Christmas is the time of year when adults feel compelled to take children to the theatre, so what do theatres do? Pantomime of course, a uniquely British tradition that makes less and less sense the more you think about it, and is frequently entirely unsuitable for children. Others put on popular adventures. Around The World In 80 Days at Bolton Octagon is the latter.
Around The World In 80 Days is one of the most adapted novels in the history of theatre. Written by Jules Verne in 1872 when copyright law was a bit loose, theatrical adaptations made him a rich man during his own lifetime. Why? Because it’s got lovely goodies Phileas Fogg and Passepartout, evil baddies Sir John Sullivan and Detective Fix, and a race against time for a huge bet. And, if you’ve never seen it before, a coup de théâtre ending. All you have to do is tell it right.
The version at the Octagon doesn’t quite achieve that. Authors Kate Ferguson and Susannah Pearse have chosen to write a musical, rather than a thriller, and the narrative tension rather gets lost in the 16 musical numbers. Not that they are bad numbers, some of them are very good indeed, and the six-part harmonies are intricate and pleasing. But a song every six minutes does tend to slow the action down, despite the best efforts of the director Kash Arshad who has nevertheless given us lots of fun.
The elephant is a huge surprise, and a delight. The train carriage roof fight is super. The balloon is a coup in its own terms. The boat journeys are effortlessly staged. It’s a bit of a task to throw a girdle round the earth in a couple of hours, but I believed it all.
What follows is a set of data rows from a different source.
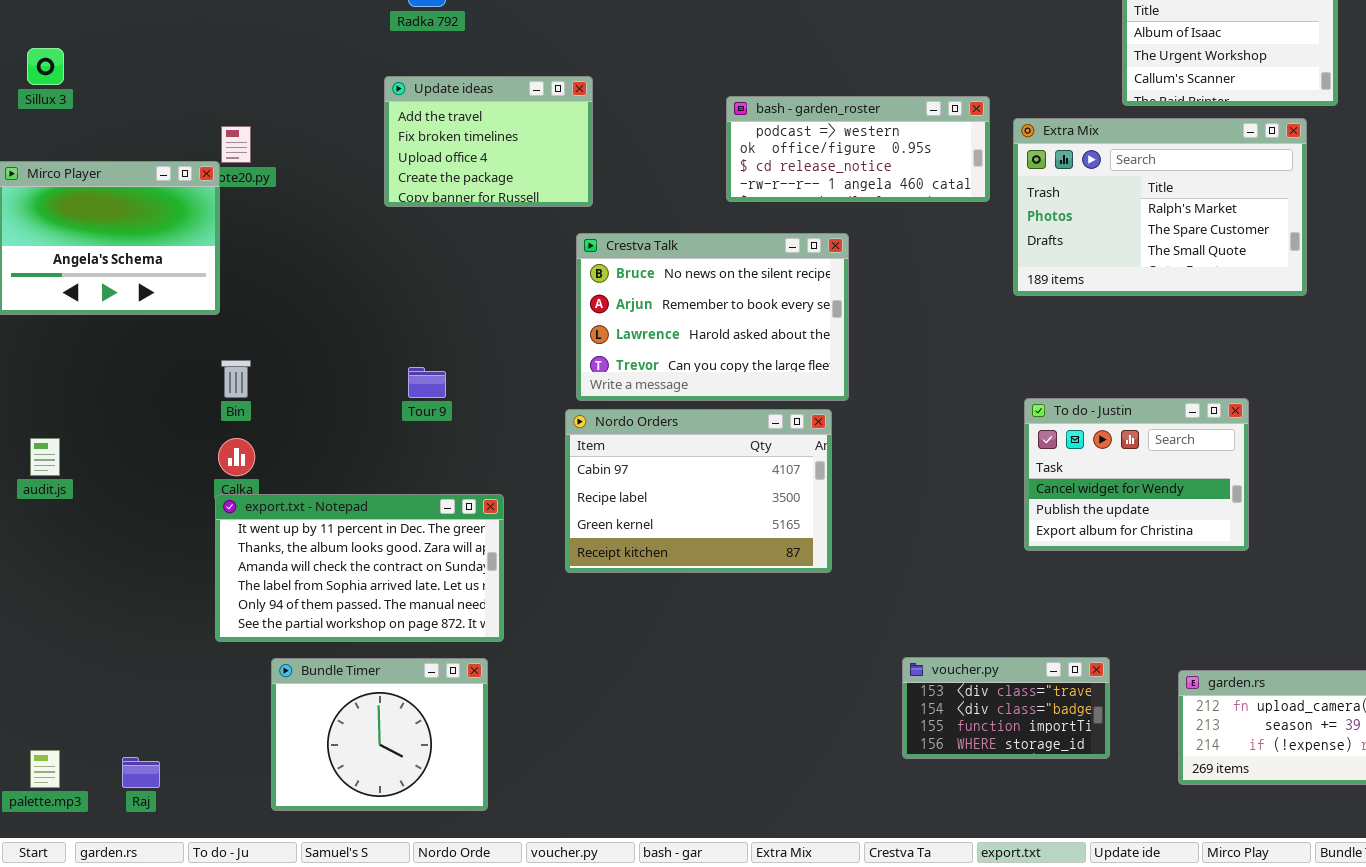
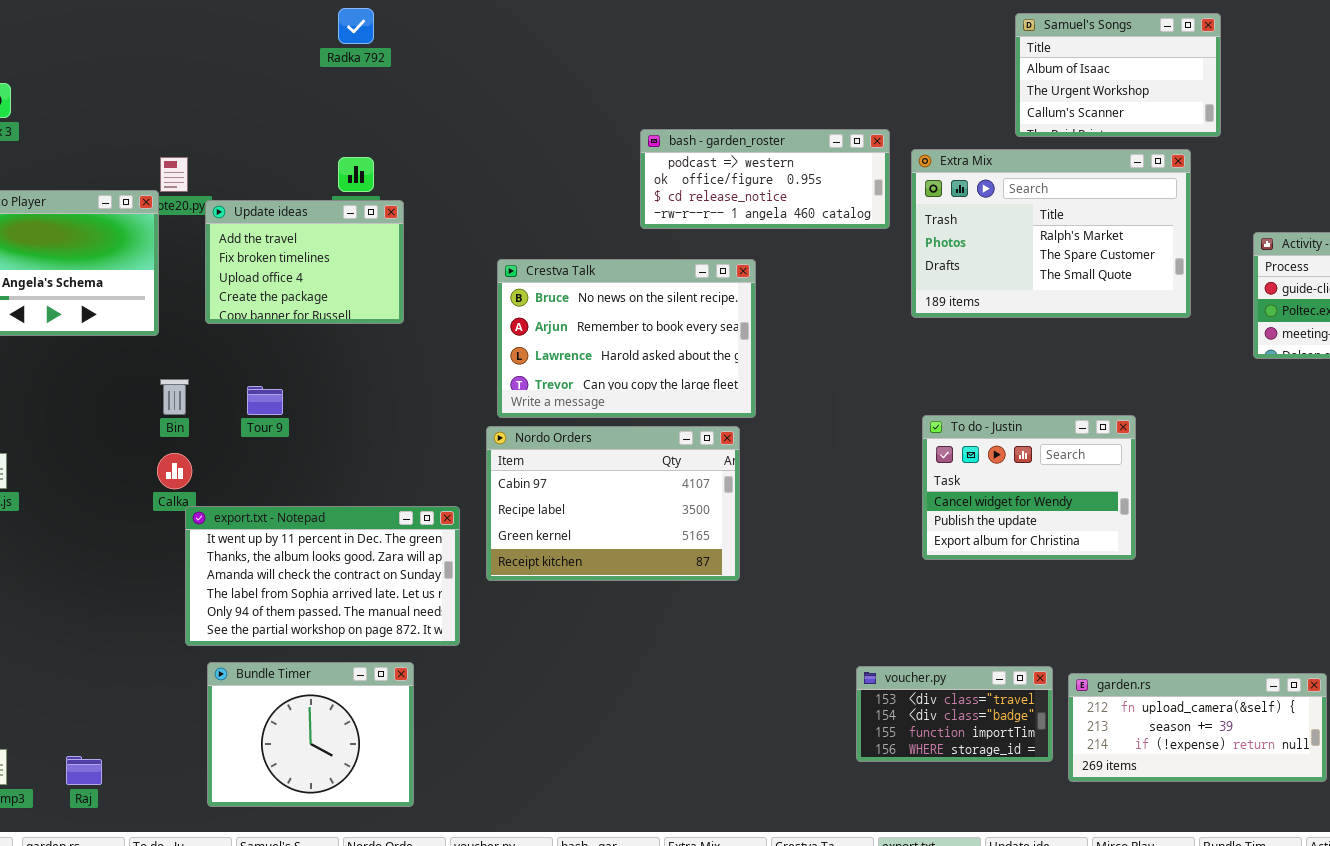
Update ideas: [384,76,593,207] -> [205,200,404,324], moved
Tour 9: [408,367,446,398] -> [247,386,283,415], moved
export.txt - Notepad: [215,494,504,642] -> [185,506,460,646], moved
voucher.py: [902,657,1110,759] -> [856,666,1053,762], moved

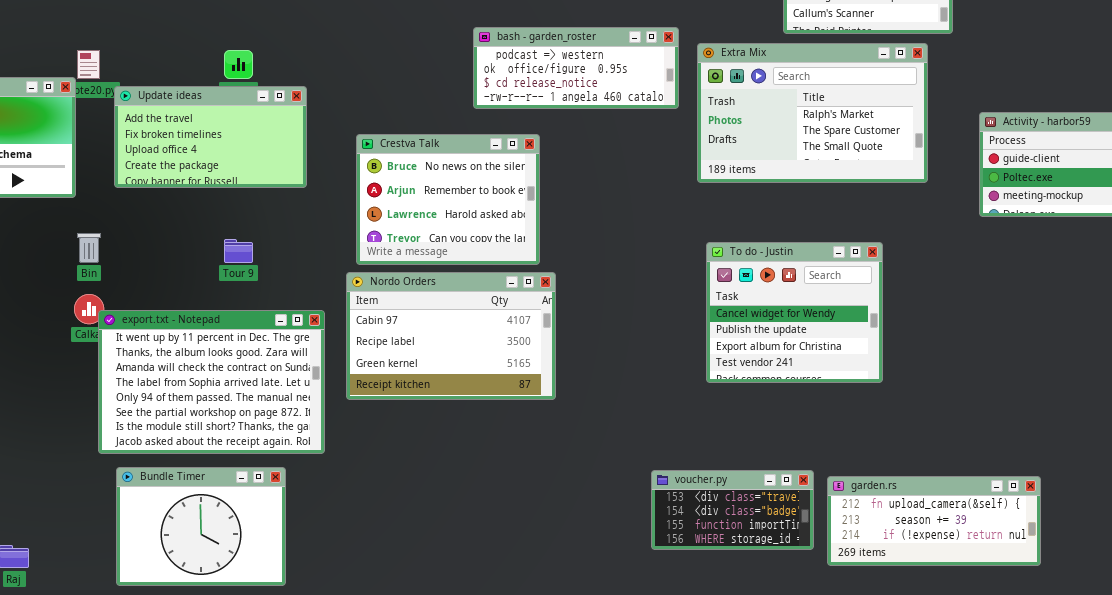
Update ideas: [205,200,404,324] -> [114,86,307,188], resized
Crestva Talk: [497,259,756,418] -> [356,134,540,265], resized
Tour 9: [247,386,283,415] -> [224,239,253,263], moved
To do - Justin: [922,415,1136,560] -> [706,242,883,383], resized
export.txt - Notepad: [185,506,460,646] -> [98,310,325,454], resized

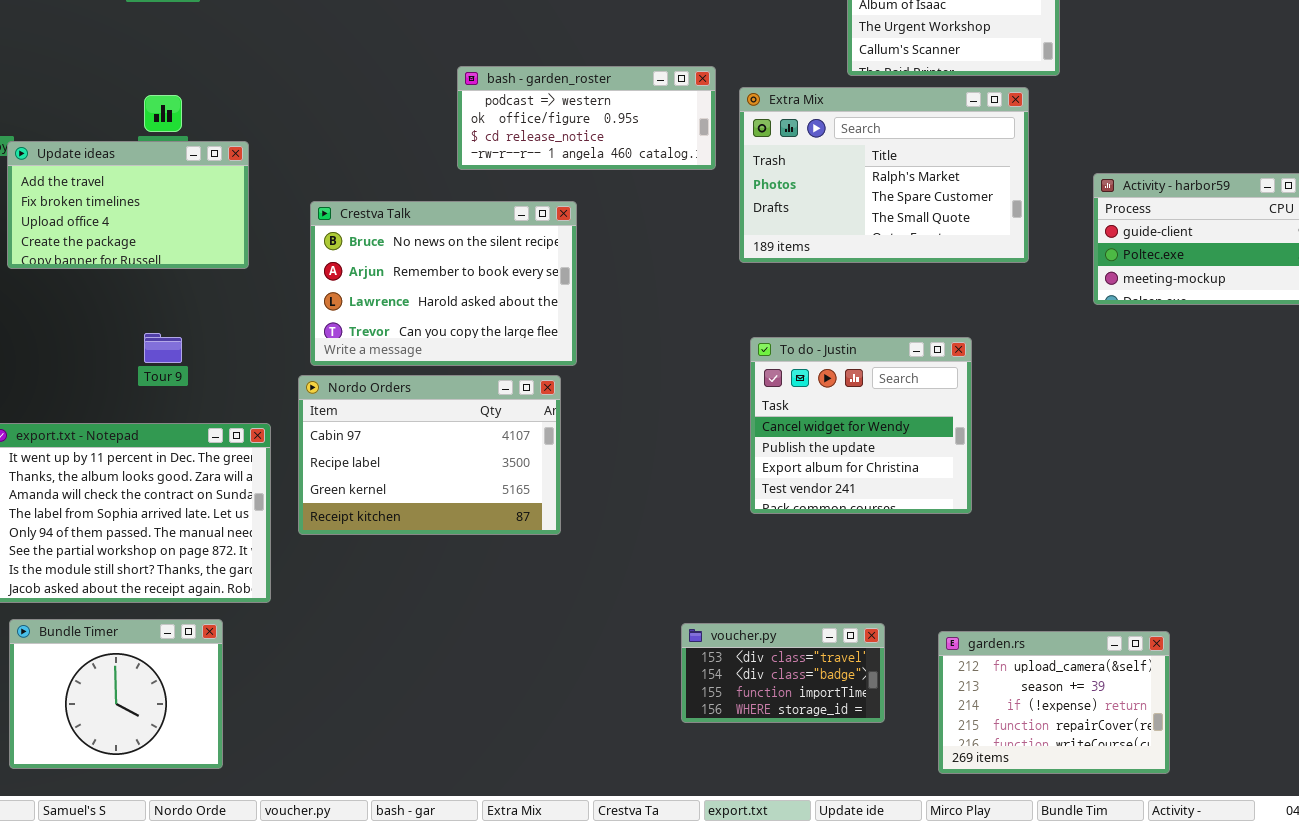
Crestva Talk: [356,134,540,265] -> [310,201,577,366], resized
garden.rs: [827,476,1041,566] -> [938,631,1170,774], resized

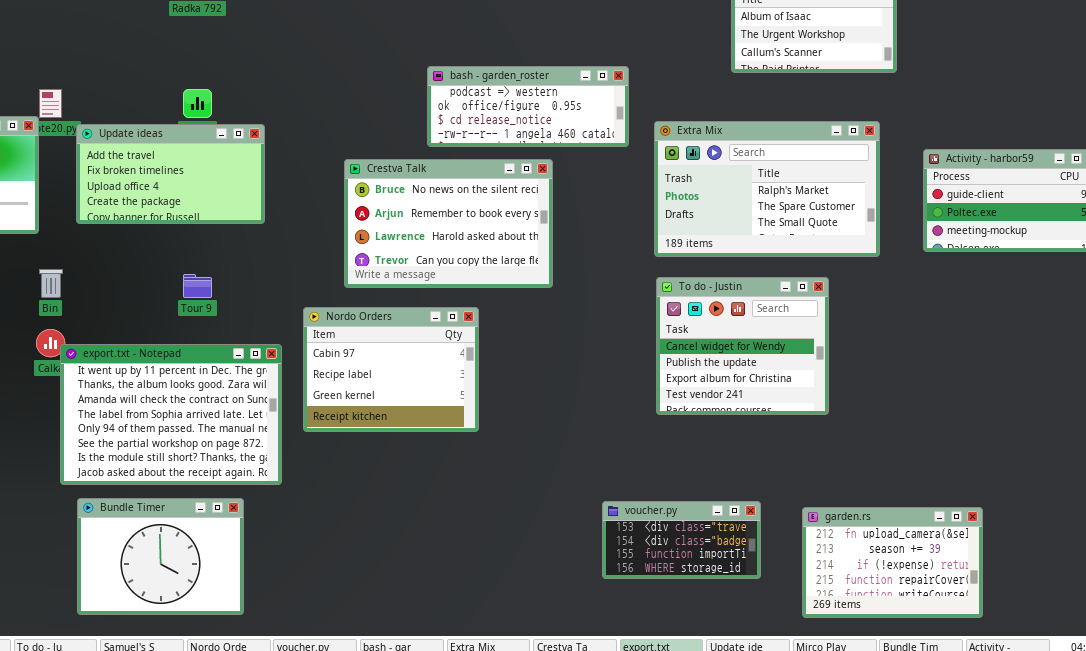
Extra Mix: [739,87,1029,263] -> [654,121,880,257], moved
Crestva Talk: [310,201,577,366] -> [344,159,553,288], moved
Nordo Orders: [298,375,561,535] -> [303,307,479,432], resized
The cast are fab. Polly Lister leads as Phileas, Lady Fogg, and commands the stage and the songs like the patrician dowager she plays. Kai Spellman as Passepartout, Lady Fogg’s butler, loses out a bit in the adaptation, but comes into his own in Chicago in a big way. Robert Jackson is wonderfully bad as Sullivan the duplicitous newspaper owner and should get boos, and would if he challenged the audience directly. Charlotte Linigham is an absolute find. Noël Coward once said that style is knowing what kind of play you’re in. She knows. In spades.
Likewise, Emma Fenney does a great job of quick changes and thankless cameos, and gets some good laughs along the way. Darren Kuppan is thoroughly believable as the would-be journalist bribed into sabotaging the journey with a byline, but once on the road he’s a bit too riddled with guilt for my taste. I just wanted him to buck up and get a move on, as Sir John would have said. There’s also Olivia Chandler, whom I didn’t see but who is understudying everybody and their harmonies. Olivia, you don’t get paid enough.
Designer Katie Scott has given us some lovely frocks – I particularly liked the balloonist outfit – but she has chosen to put the all-important map on the floor. I say all important because we are going around the world against the clock, and many of our younger audience will have no idea of the whereabouts of Kolkata and Shanghai, vital to a sense of the progress of the narrative. The map on the floor doesn’t delineate progress and doesn’t help to build the tension, the tension we release as sadness when we learn they are a day late, except secretly we know they’re goodies and really can’t lose, and that turns to joy when we learn about the…oh, no spoilers here.
But the songs are lovely, the acting is excellent, and the woman sitting next to me who has seen “everything in the West End” gave it a stander and said it was “better than Charlie and the Chocolate Factory“. So there.